We continue to be plagued by data breaches, password and credit card dumps, healthcare records...etc.
One of the reasons many of these breaches continue to be devastating and effective
for cyber criminals is because our current information use infrastructure/architecture
relies on secrecy as the primary mode for preventing the misuse of information.
Secrecy simply means only the people who have the right to use a bit of information have access to it, when that assumption breaks down as it does with data breaches, the related information can lose some or all its value. For instance a compromised credit/debit card number means getting a new number. A compromised password database means changing the passwords...etc
Secrecy has its use as a privacy preserving mechanism but is fairly flawed as an information usage
authentication mechanism.
The idea of secrecy as the mechanism for controlling the use of information is deeply ingrained, so
much so that even people who should know better often have a reflexive reaction if you propose solution ideas that seem to not consider the secrecy of information.
With the Certisfy service, when I tell people that a social security number is the best sort of
IRL identity anchor, the initial reaction is often incredulity because they assume my solution proposal is relying on the supposedly secrecy of social security numbers. Of course it doesn't, social security numbers as excellent as IRL identity anchors because they are unique to a person & immutable, their secrecy is irrelevant in this context.

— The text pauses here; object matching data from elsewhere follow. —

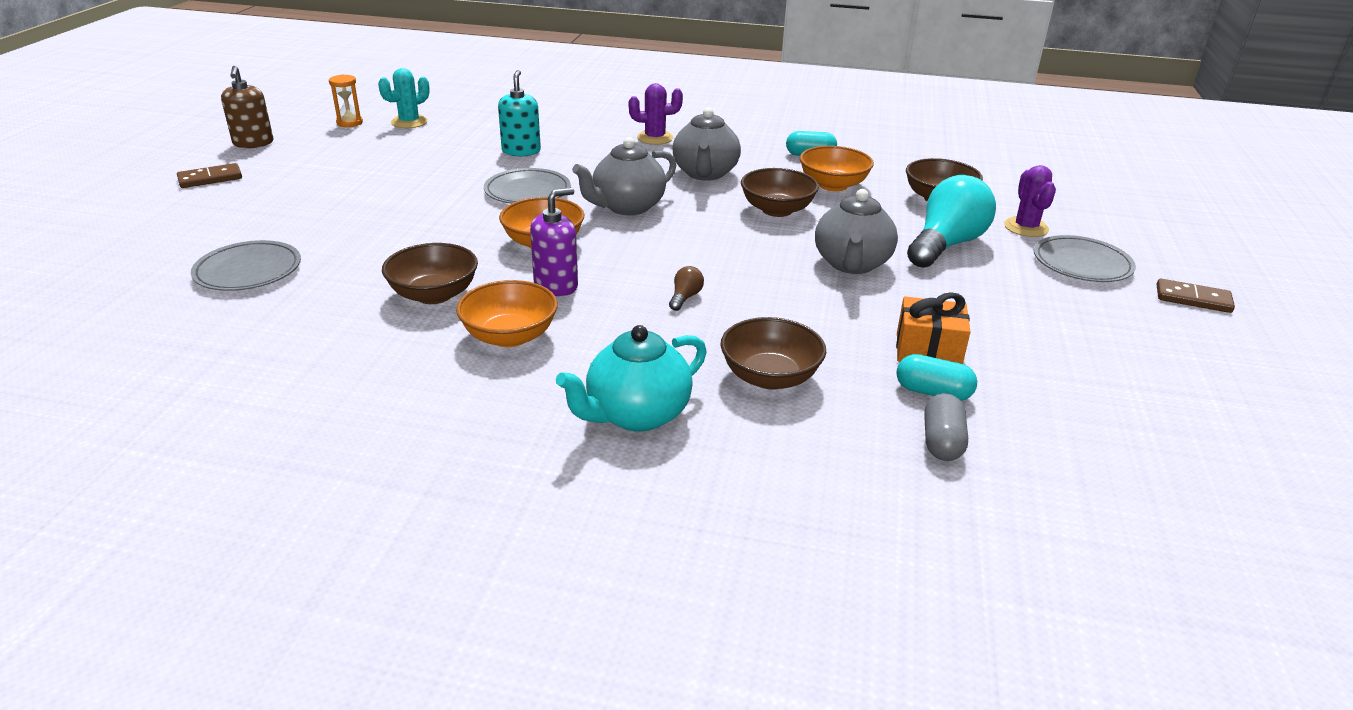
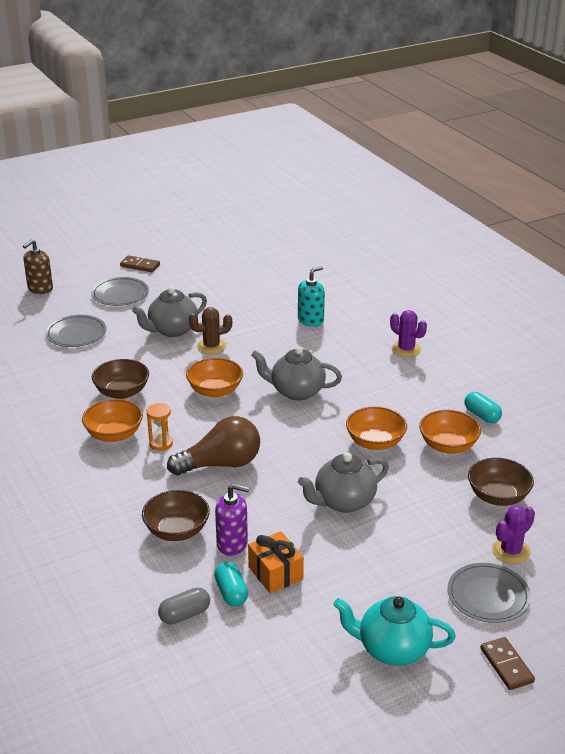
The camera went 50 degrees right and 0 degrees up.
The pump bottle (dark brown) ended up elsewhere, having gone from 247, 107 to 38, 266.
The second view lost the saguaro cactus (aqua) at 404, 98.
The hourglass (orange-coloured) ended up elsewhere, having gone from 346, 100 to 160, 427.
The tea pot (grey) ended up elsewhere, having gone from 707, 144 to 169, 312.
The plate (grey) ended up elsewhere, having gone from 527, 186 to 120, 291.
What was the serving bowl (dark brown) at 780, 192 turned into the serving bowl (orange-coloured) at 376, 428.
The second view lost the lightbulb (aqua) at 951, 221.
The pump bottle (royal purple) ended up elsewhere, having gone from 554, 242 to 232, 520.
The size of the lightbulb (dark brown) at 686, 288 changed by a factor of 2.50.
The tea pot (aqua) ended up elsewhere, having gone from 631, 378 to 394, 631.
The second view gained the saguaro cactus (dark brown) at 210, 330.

The solution is information usage authentication at time of use, meaning proving you have the
right to use a certain bit of information at the moment you need to use. Cryptographic certificates
provide one mechanism for implementing such approaches.
If you need to generate a cryptographic signature for a bit of information before you can use it, then it doesn't matter whether the information is in your secret vault in Iron Mountain or printed on a time square billboard, the information's user's authority is no longer based on it being secret but rather based on near real-time proof of the right to use that information.
If you get a certificate for your social security number to anchor your online identity to IRL identity for instance, it doesn't matter that the number is widely used (and misused), what matters is that before you got the certificate someone did verification to confirm it belongs to you and that no one else would be able to get a certificate for that number.
If you have a certificate for your credit/debit card, the number is just a unique identifier and
secrecy for that number might matter for privacy but no longer relevant to prevent unauthorized use.
For passwords we're slowly moving in that direction with solutions like passkey. With a cryptographic signature as the actual authentication token, the password becomes just a pass-phrase and could be
the legendary "123" without having any impact on security.
In fact pass word/phrase becomes unnecessary with cryptographic signatures, your login client (browsers,apps...etc) can just generate a random string and sign it then forward it to the target without user involvement. If the database holding user id is compromised, the compromised system gets fixed but otherwise nothing changes in terms of the security of said information.
Of course user device compromise would necessitate replacing keys but a user's device is such a small attack surface compared to a company's database that on net this is a non-issue.